### What needs to be done
In the records below, find the line with "argumenta o MDS."; retype that line and all the following lines through the end, exactly, and add nothing.

----------

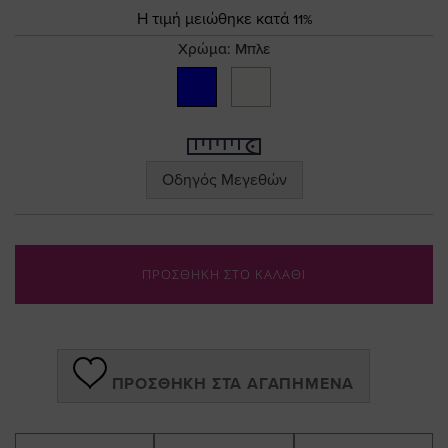
the
Τιμή
Η τιμή μειώθηκε κατά 11%
images
gallery
Χρώμα:
Μπλε
Οδηγός Μεγεθών
ΠΡΟΣΘΗΚΗ ΣΤΟ ΚΑΛΑΘΙ
ΠΡΟΣΘΉΚΗ ΣΤΑ ΑΓΑΠΗΜΈΝΑ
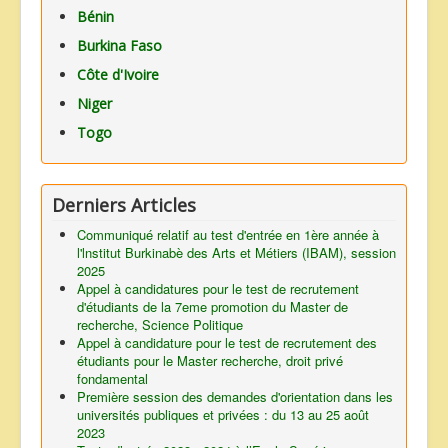
Bénin
Burkina Faso
Côte d'Ivoire
Niger
Togo
Derniers Articles
Communiqué relatif au test d'entrée en 1ère année à
l'lnstitut Burkinabè des Arts et Métiers (IBAM), session
2025
Appel à candidatures pour le test de recrutement
d'étudiants de la 7eme promotion du Master de
recherche, Science Politique
Appel à candidature pour le test de recrutement des
étudiants pour le Master recherche, droit privé
fondamental
Première session des demandes d'orientation dans les
universités publiques et privées : du 13 au 25 août
2023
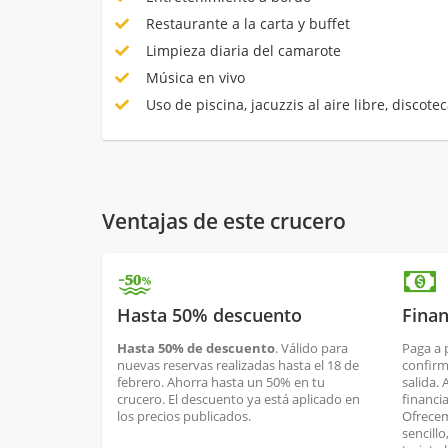
Restaurante a la carta y buffet
Limpieza diaria del camarote
Música en vivo
Uso de piscina, jacuzzis al aire libre, discotec
Ventajas de este crucero
Hasta 50% descuento
Finan
Hasta 50% de descuento
. Válido para
Paga a 
nuevas reservas realizadas hasta el 18 de
confirm
febrero. Ahorra hasta un 50% en tu
salida.
crucero. El descuento ya está aplicado en
financi
los precios publicados.
Ofrecem
sencill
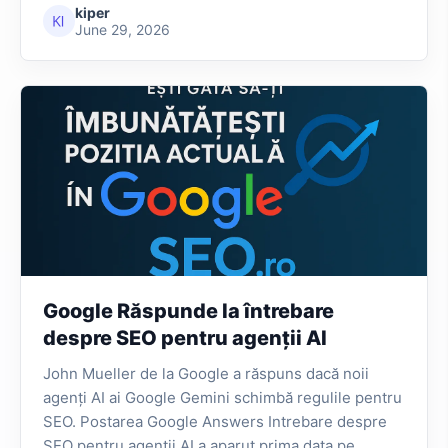
kiper
June 29, 2026
Google Răspunde la întrebare
despre SEO pentru agenții AI
John Mueller de la Google a răspuns dacă noii
agenți AI ai Google Gemini schimbă regulile pentru
SEO. Postarea Google Answers Intrebare despre
SEO pentru agentii AI a aparut prima data pe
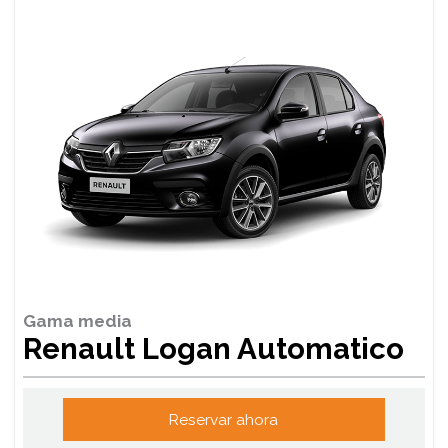
Gama media
Renault Logan Automatico
Reservar ahora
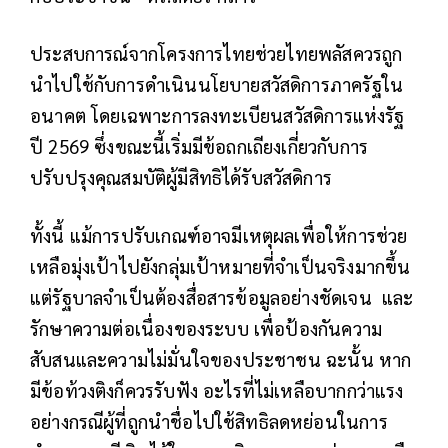
ประสบการณ์จากโครงการไทยช่วยไทยพลัสควรถูก
นำไปใช้กับการดำเนินนโยบายสวัสดิการภาครัฐใน
อนาคต โดยเฉพาะการลงทะเบียนสวัสดิการแห่งรัฐ
ปี 2569 ซึ่งขณะนี้เริ่มมีข้อถกเถียงเกี่ยวกับการ
ปรับปรุงคุณสมบัติผู้มีสิทธิได้รับสวัสดิการ
ทั้งนี้ แม้การปรับเกณฑ์อาจมีเหตุผลเพื่อให้การช่วย
เหลือมุ่งเป้าไปยังกลุ่มเป้าหมายที่จำเป็นจริงมากขึ้น
แต่รัฐบาลจำเป็นต้องสื่อสารข้อมูลอย่างชัดเจน และ
รักษาความต่อเนื่องของระบบ เพื่อป้องกันความ
สับสนและความไม่มั่นใจของประชาชน ฉะนั้น หาก
มีข้อท้วงติงก็ควรรับฟัง อะไรที่ไม่เหลือบากกว่าแรง
อย่างกรณีผู้ที่ถูกนำชื่อไปใช้สิทธิลดหย่อนในการ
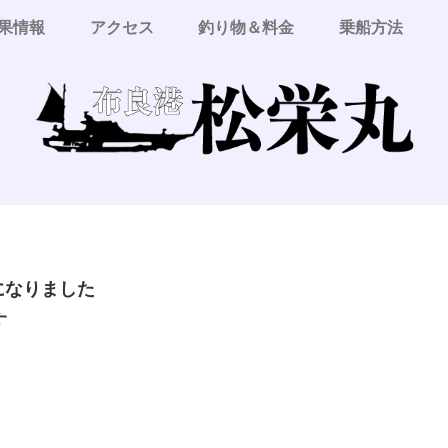
果情報
アクセス
釣り物＆料金
乗船方法
更になりました
す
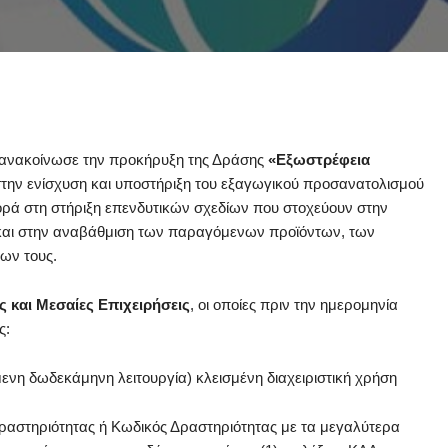
ν ανακοίνωσε την προκήρυξη της Δράσης
«Εξωστρέφεια
 στην ενίσχυση και υποστήριξη του εξαγωγικού προσανατολισμού
ρά στη στήριξη επενδυτικών σχεδίων που στοχεύουν στην
και στην αναβάθμιση των παραγόμενων προϊόντων, των
ων τους.
ς και Μεσαίες Επιχειρήσεις
, οι οποίες πριν την ημερομηνία
ης:
μενη δωδεκάμηνη λειτουργία) κλεισμένη διαχειριστική χρήση
Δραστηριότητας ή Κωδικός Δραστηριότητας με τα μεγαλύτερα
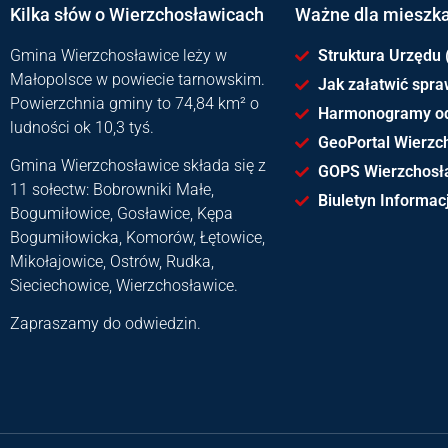
Kilka słów o Wierzchosławicach
Ważne dla mieszk
Gmina Wierzchosławice leży w
Struktura Urzędu 
Małopolsce w powiecie tarnowskim.
Jak załatwić spr
Powierzchnia gminy to 74,84 km² o
Harmonogramy o
ludności ok 10,3 tyś.
GeoPortal Wierzc
Gmina Wierzchosławice składa się z
GOPS Wierzchosł
11 sołectw: Bobrowniki Małe,
Biuletyn Informacj
Bogumiłowice, Gosławice, Kępa
Bogumiłowicka, Komorów, Łętowice,
Mikołajowice, Ostrów, Rudka,
Sieciechowice, Wierzchosławice.
Zapraszamy do odwiedzin.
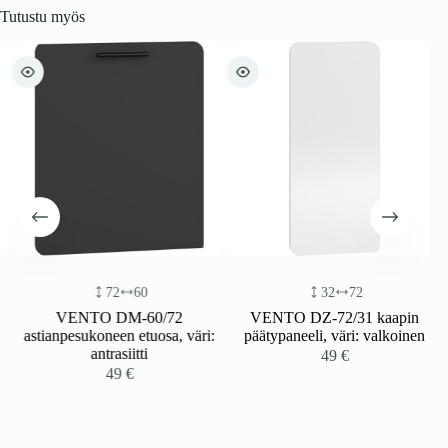
Tutustu myös
72
60
32
72
VENTO DM-60/72
VENTO DZ-72/31 kaapin
astianpesukoneen etuosa, väri:
päätypaneeli, väri: valkoinen
antrasiitti
49
€
49
€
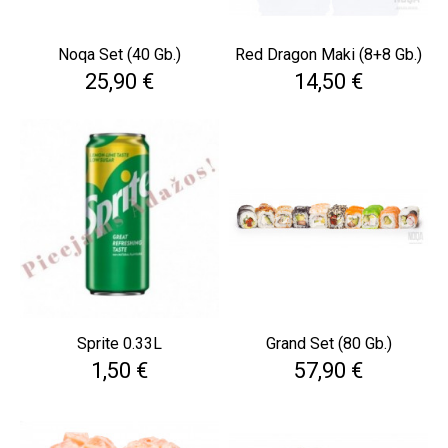
Noqa Set (40 Gb.)
Red Dragon Maki (8+8 Gb.)
Cena
Cena
25,90 €
14,50 €
Sprite 0.33L
Grand Set (80 Gb.)
Cena
Cena
1,50 €
57,90 €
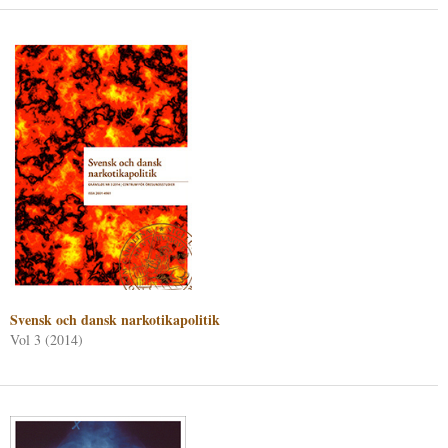
Svensk och dansk narkotikapolitik
Vol 3 (2014)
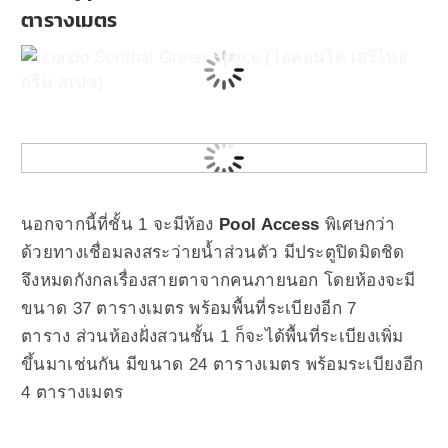
ตารางเมตร
นอกจากนี้ที่ชั้น 1 จะมีห้อง
Pool Access
พิเศษกว่า
ด้วยทางเชื่อมลงสระว่ายน้ำส่วนตัว มีประตูปิดมิดชิด
จึงหมดกังกลเรื่องสายตาจากคนภายนอก โดย
ห้องจะมี
ขนาด 37 ตารางเมตร พร้อมพื้นที่ระเบียงอีก 7
ตาราง
ส่วนห้องฝั่งสวนชั้น 1 ก็จะได้พื้นที่ระเบียงเพิ่ม
ขึ้นมาเช่นกัน มีขนาด 24 ตารางเมตร พร้อมระเบียงอีก
4 ตารางเมตร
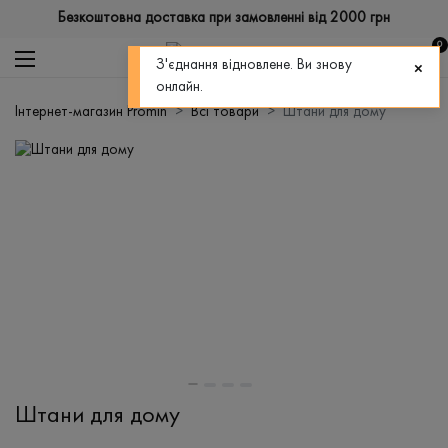
Безкоштовна доставка при замовленні від 2000 грн
0
З'єднання відновлене. Ви знову
онлайн.
Інтернет-магазин Promin
Всі товари
Штани для дому
Штани для дому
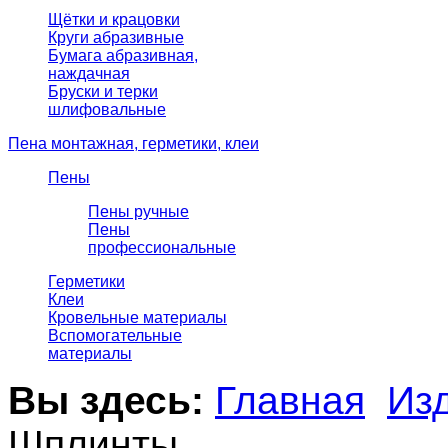
Щётки и крацовки
Круги абразивные
Бумага абразивная,
наждачная
Бруски и терки
шлифовальные
Пена монтажная, герметики, клеи
Пены
Пены ручные
Пены
профессиональные
Герметики
Клеи
Кровельные материалы
Вспомогательные
материалы
Вы здесь:
Главная
Из
Шплинты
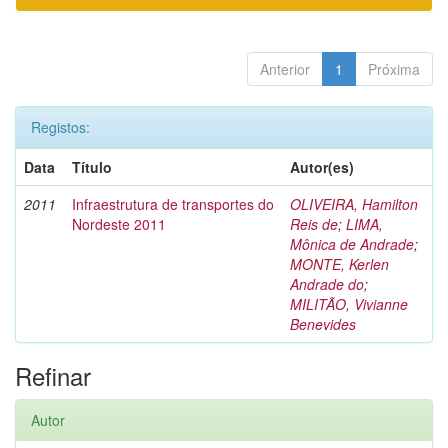
Anterior
1
Próxima
Registos:
Data
Título
Autor(es)
2011
Infraestrutura de transportes do
OLIVEIRA, Hamilton
Nordeste 2011
Reis de
;
LIMA,
Mônica de Andrade
;
MONTE, Kerlen
Andrade do
;
MILITÃO, Vivianne
Benevides
Refinar
Autor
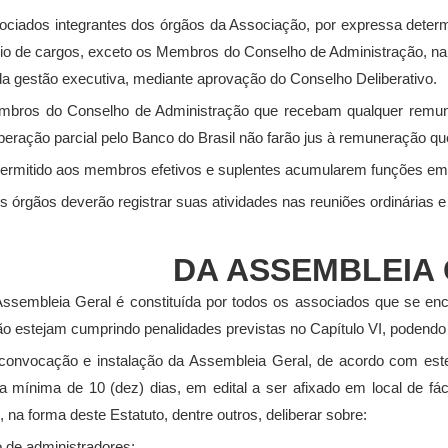
ciados integrantes dos órgãos da Associação, por expressa determi
cio de cargos, exceto os Membros do Conselho de Administração, na qu
 da gestão executiva, mediante aprovação do Conselho Deliberativo.
ros do Conselho de Administração que recebam qualquer remuner
liberação parcial pelo Banco do Brasil não farão jus à remuneração que
ermitido aos membros efetivos e suplentes acumularem funções em
 órgãos deverão registrar suas atividades nas reuniões ordinárias e
DA ASSEMBLEIA
Assembleia Geral é constituída por todos os associados que se e
o estejam cumprindo penalidades previstas no Capítulo VI, podendo s
convocação e instalação da Assembleia Geral, de acordo com este 
a mínima de 10 (dez) dias, em edital a ser afixado em local de fá
 na forma deste Estatuto, dentre outros, deliberar sobre:
ão de administradores;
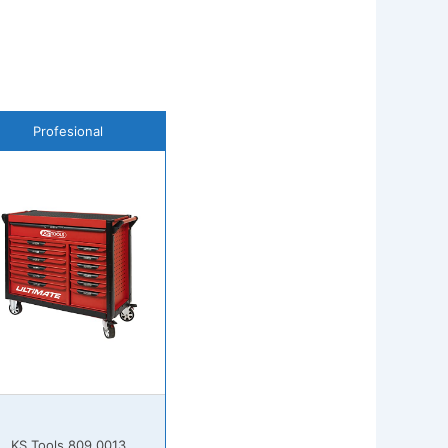
Profesional
KS Tools 809.0013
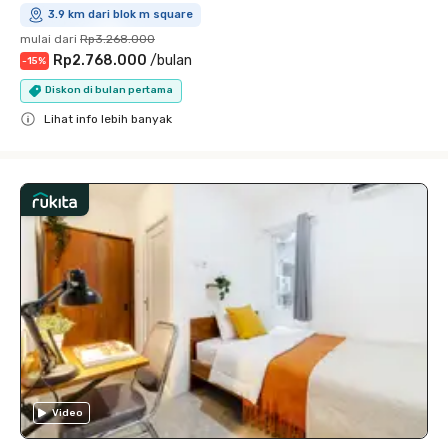
3.9 km dari blok m square
mulai dari
Rp3.268.000
Rp2.768.000
/
bulan
-
15
%
Diskon di bulan pertama
Lihat info lebih banyak
Close
Video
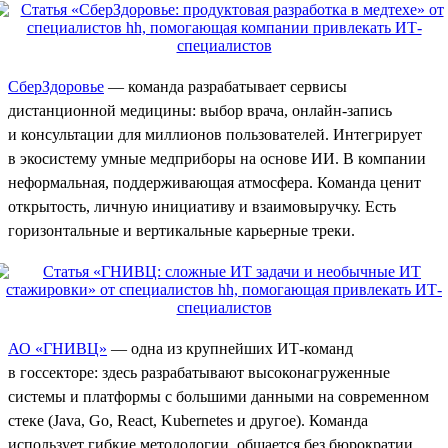
СберЗдоровье
— команда разрабатывает сервисы
дистанционной медицины: выбор врача, онлайн-запись
и консультации для миллионов пользователей. Интегрирует
в экосистему умные медприборы на основе ИИ. В компании
неформальная, поддерживающая атмосфера. Команда ценит
открытость, личную инициативу и взаимовыручку. Есть
горизонтальные и вертикальные карьерные треки.
АО «ГНИВЦ»
— одна из крупнейших ИТ-команд
в госсекторе: здесь разрабатывают высоконагруженные
системы и платформы с большими данными на современном
стеке (Java, Go, React, Kubernetes и другое). Команда
использует гибкие методологии, общается без бюрократии,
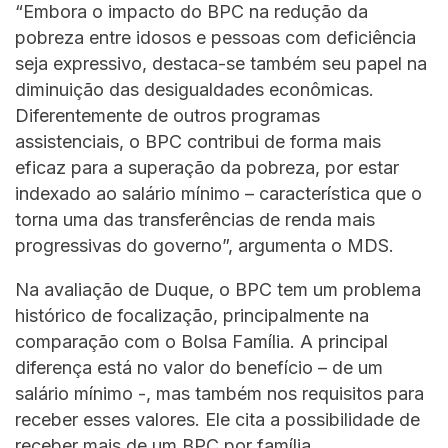
“Embora o impacto do BPC na redução da
pobreza entre idosos e pessoas com deficiência
seja expressivo, destaca-se também seu papel na
diminuição das desigualdades econômicas.
Diferentemente de outros programas
assistenciais, o BPC contribui de forma mais
eficaz para a superação da pobreza, por estar
indexado ao salário mínimo – característica que o
torna uma das transferências de renda mais
progressivas do governo”, argumenta o MDS.
Na avaliação de Duque, o BPC tem um problema
histórico de focalização, principalmente na
comparação com o Bolsa Família. A principal
diferença está no valor do benefício – de um
salário mínimo -, mas também nos requisitos para
receber esses valores. Ele cita a possibilidade de
receber mais de um BPC por família.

----------

### Written solution
progressivas do governo”, argumenta o MDS.
Na avaliação de Duque, o BPC tem um problema
histórico de focalização, principalmente na
comparação com o Bolsa Família. A principal
diferença está no valor do benefício – de um
salário mínimo -, mas também nos requisitos para
receber esses valores. Ele cita a possibilidade de
receber mais de um BPC por família.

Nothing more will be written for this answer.